CNH Industrial N.V. reported fourth‑quarter 2025 results on February 17, 2026, showing consolidated revenue of $5.16 billion, up 6 % from the same period a year earlier. Net income fell to $89 million, while GAAP diluted earnings per share dropped to $0.07. However, the company’s adjusted diluted EPS of $0.19 beat the consensus estimate of $0.11, a margin of $0.08 or 73 % above expectations.
Industrial net sales rose 8 % to $4.45 billion, driven by higher pricing and favorable foreign‑exchange impacts. Agricultural segment sales increased 5 % to $3.6 billion, and construction net sales grew 19 % to $853 million, reflecting stronger North American demand. Receivables past‑due rate climbed to 3.1 % from 1.9 % a year earlier, indicating tightening credit conditions in Brazil.
Adjusted EBIT for the quarter fell to $233 million from $244 million a year earlier, reflecting margin compression in the agriculture and construction segments caused by tariffs, higher production costs, an unfavorable geographic mix, and non‑cash impairment charges.
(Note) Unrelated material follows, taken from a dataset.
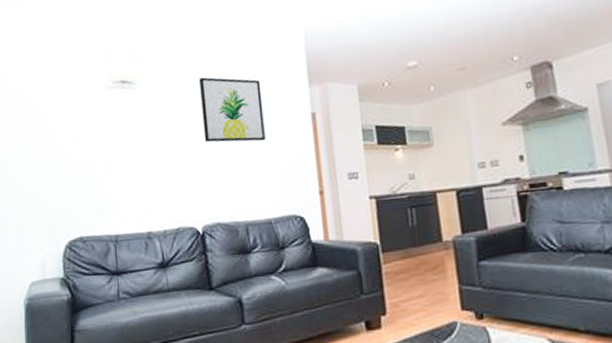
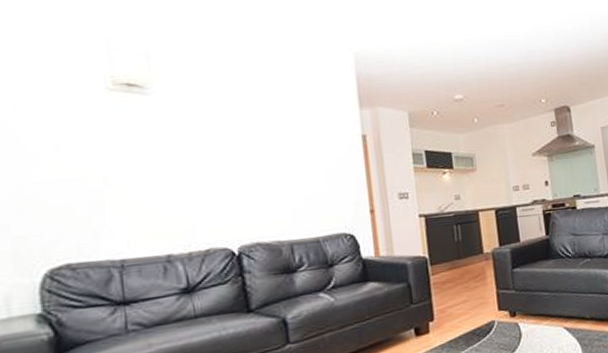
wall art: present [199,77,266,143] -> none [233,89,313,160]

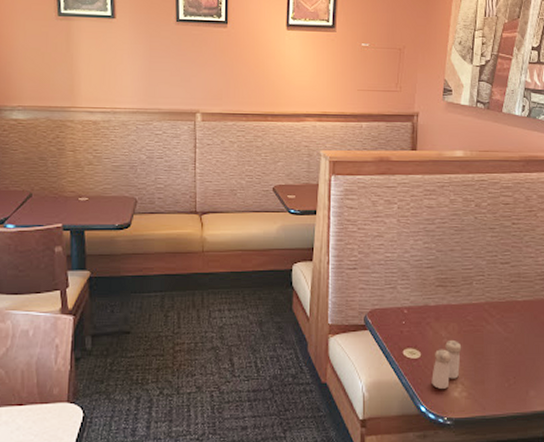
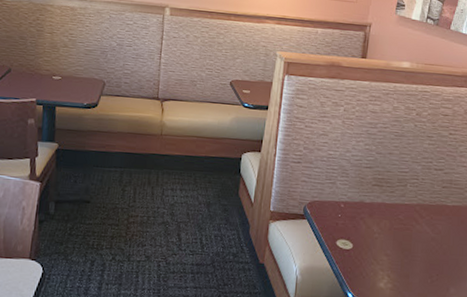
salt and pepper shaker: present [431,341,462,389] -> none [360,236,391,279]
The company’s inventory reduction program is progressing, with a $1 billion dealer‑inventory target expected to be met within the next 3–4 months.
Full‑year 2025 revenue declined 9 % to $18.10 billion, and net income fell to $505 million from $1.259 billion in 2024. Adjusted diluted EPS for the year was $0.55, down from $1.05 a year earlier. CNH maintained its 2026 guidance, projecting a lower adjusted EBIT margin and industrial free cash flow, and warned that 2026 would be an “industry trough year.”
CEO Gerrit Marx said, “Despite a challenging market environment, CNH delivered solid progress toward its long‑term goals in 2025 and strengthened its foundation for success.” He added, “Our teams executed with discipline, focusing on what we can control while supporting our customers through dynamic economic conditions.” Marx also noted that “In this industry trough year… CNH is moving fast in its transformation.” The company emphasized continued investment in precision‑ag technology and a focus on cost discipline.
The market reacted negatively, with the stock falling 5.49 % in pre‑market trading, largely because investors weighed the cautious 2026 outlook against the strong adjusted EPS beat. The guidance for 2026, which includes a lower adjusted EBIT margin and industrial free cash flow, was seen as a signal of expected margin compression and a challenging demand environment.